Personally I am struggling inside about whether I will go to see Deepwater Horizon. For me and a lot of Louisianians the film is a little too close to home. For a lot of us the danger of working offshore is real. I just don't know if I want to be reminded of that danger in such a vivid way. By no means am I dissing the makers of the film, its stars, or the need to tell the story. This is just my personal feeling.

Film critics and movie goers across the nation have for the most part spoken very favorably of the Deepwater Horizon movie. Mike Scott of NOLA.com had this to say about the movie based on the oil rig disaster of April 2010.

The result is an efficiently told and briskly moving film that does its best to accurately and honestly portray life and death aboard the doomed oil rig, but without succumbing to either melodrama or lionization.

We as movie goers have to remember that this is a Hollywood story based on real life events. The film was not intended to be a documentary that stuck to every explicit detail of what may or may not have actually happened.

In his piece Scott echoed what many others across social media expressed over the weekend. The film did seem to walk that fine line between exploitation and sensitivity to the families of the 11 men who lost their lives on that tragic day.

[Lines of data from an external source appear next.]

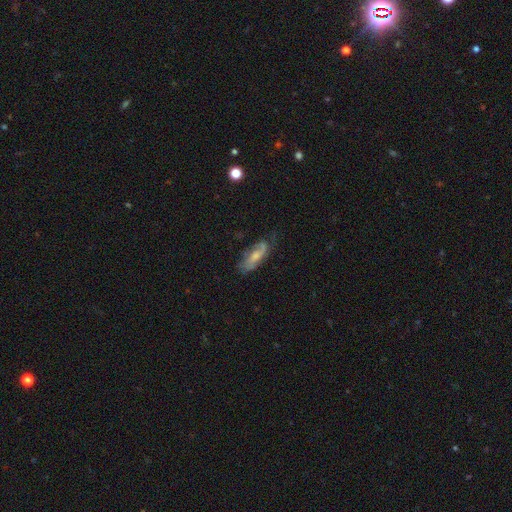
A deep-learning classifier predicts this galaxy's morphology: type=featured or disk (51%); edge-on=no (82%); merging=none (58%).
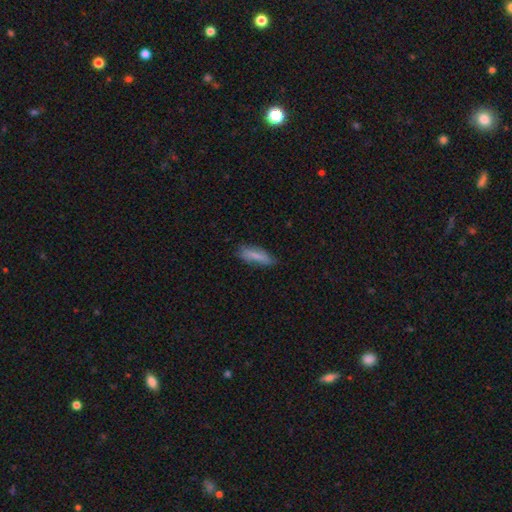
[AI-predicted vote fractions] Smooth or featured: smooth — 75% (featured or disk — 18%)
How rounded: cigar-shaped — 52% (in between — 46%)
Merging: none — 66% (minor disturbance — 26%)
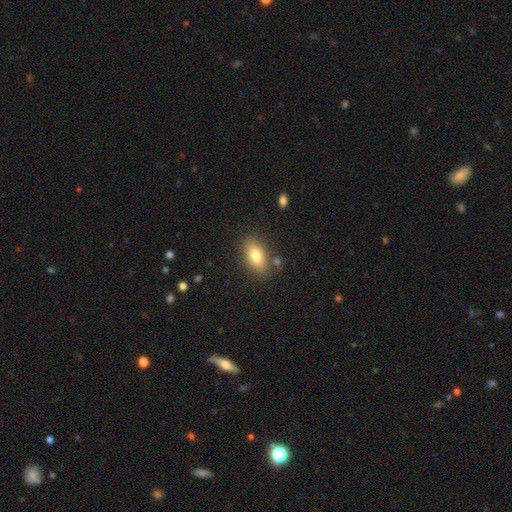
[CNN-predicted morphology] A smooth galaxy with no disk features (78%) that is in between round and cigar-shaped (88%).

Vote fractions:
- Smooth or featured? smooth: 78% / featured or disk: 14% / star or artifact: 8%
- How rounded? in between: 88% / cigar-shaped: 6% / round: 6%
- Merging? none: 81% / minor disturbance: 11% / merger: 4% / major disturbance: 3%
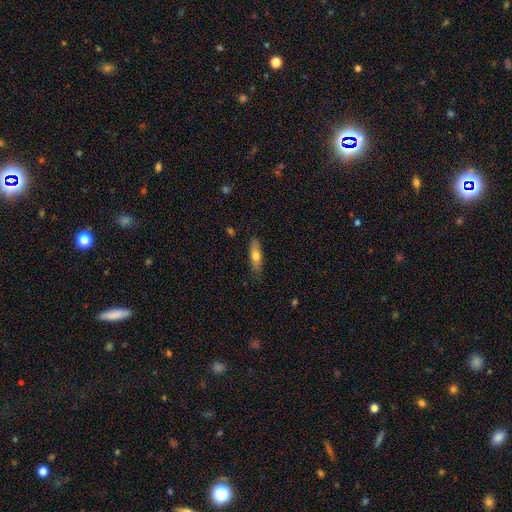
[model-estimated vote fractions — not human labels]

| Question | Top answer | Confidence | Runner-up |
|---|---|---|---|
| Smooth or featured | smooth | 63% | featured or disk (30%) |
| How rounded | cigar-shaped | 54% | in between (43%) |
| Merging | none | 82% | minor disturbance (14%) |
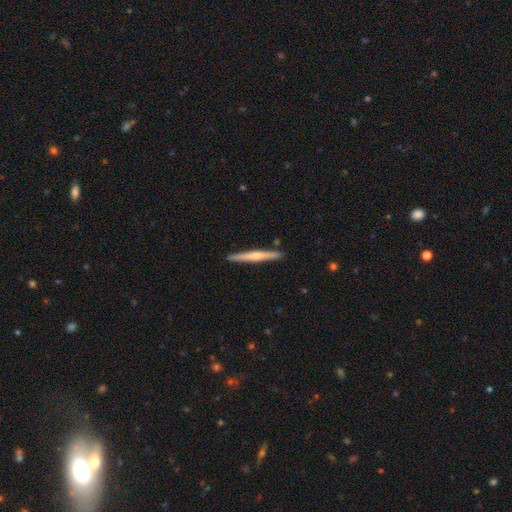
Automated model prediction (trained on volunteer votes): Smooth or featured? featured or disk (54%)
Edge-on disk? yes (98%)
Edge-on bulge? rounded (61%)
Merging? none (90%)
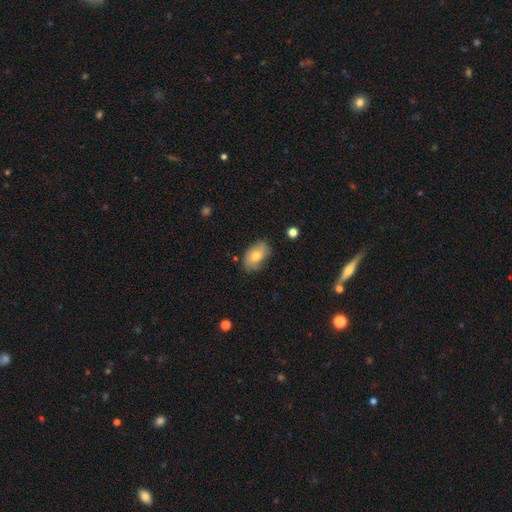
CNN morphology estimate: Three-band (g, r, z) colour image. It shows a smooth galaxy with no disk features (70%) that is in between round and cigar-shaped (90%). Merging: none (73%).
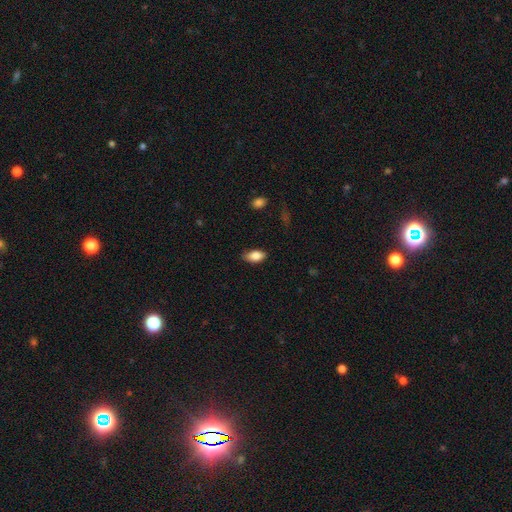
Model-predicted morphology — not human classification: Smooth or featured? Predicted: smooth (p=0.84). How rounded? Predicted: in between (p=0.91). Merging? Predicted: none (p=0.79).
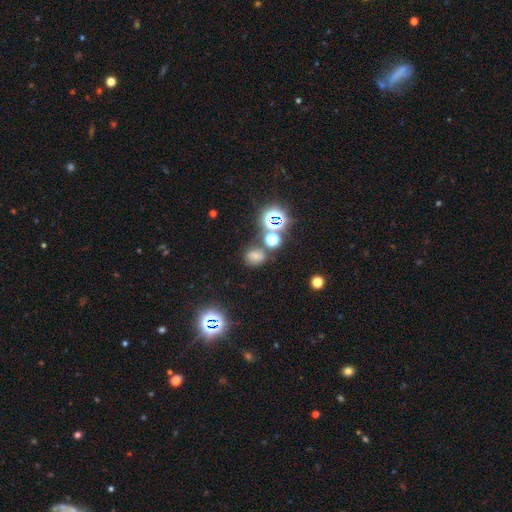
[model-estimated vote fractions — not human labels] smooth 55%, star or artifact 33%, featured or disk 12%. Down the decision tree: how rounded — round (58%); merging — none (62%).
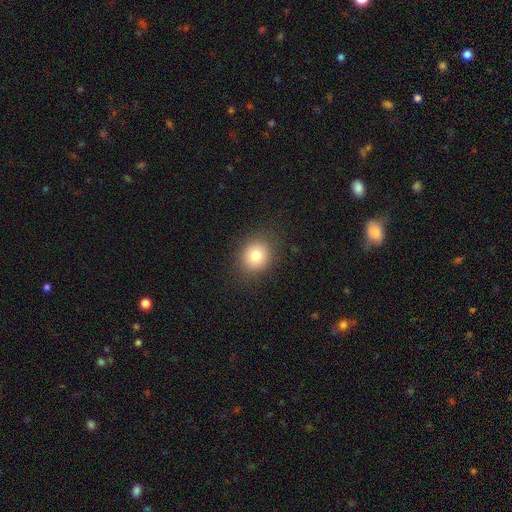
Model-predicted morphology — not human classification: A smooth galaxy with no disk features (78%) that is round (76%). Merging: none (87%).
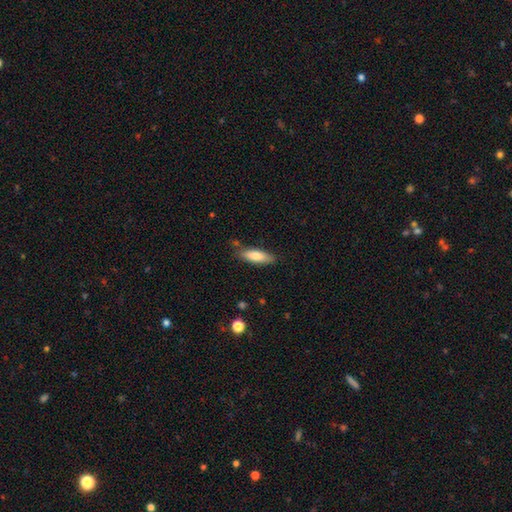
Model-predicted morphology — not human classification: A smooth galaxy with no disk features (77%) that is in between round and cigar-shaped (52%). Merging: none (79%).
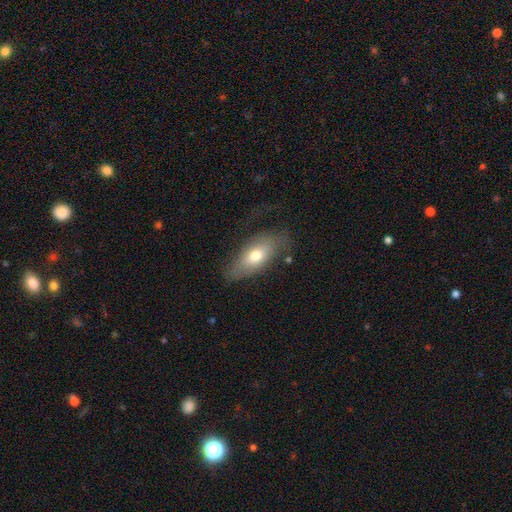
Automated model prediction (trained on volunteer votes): Overall: smooth (66%; featured or disk 27%). How rounded: in between (86%). Merging: none (54%; minor disturbance 26%).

However in the only reviews that matter to the Hollywood Studios, the box office receipts, Deepwater Horizon was only second best for the weekend.

The Tim Burton movie Miss Peregrine's Home For Peculiar Children topped the weekend's list taking in $28.5 million. Deepwater Horizon had a take of $20.6 million. The only other big studio debut movie of the weekend came from Disney. That film, Queen of Katwe, earned $2.6 million and was the weekend's disappointment by far.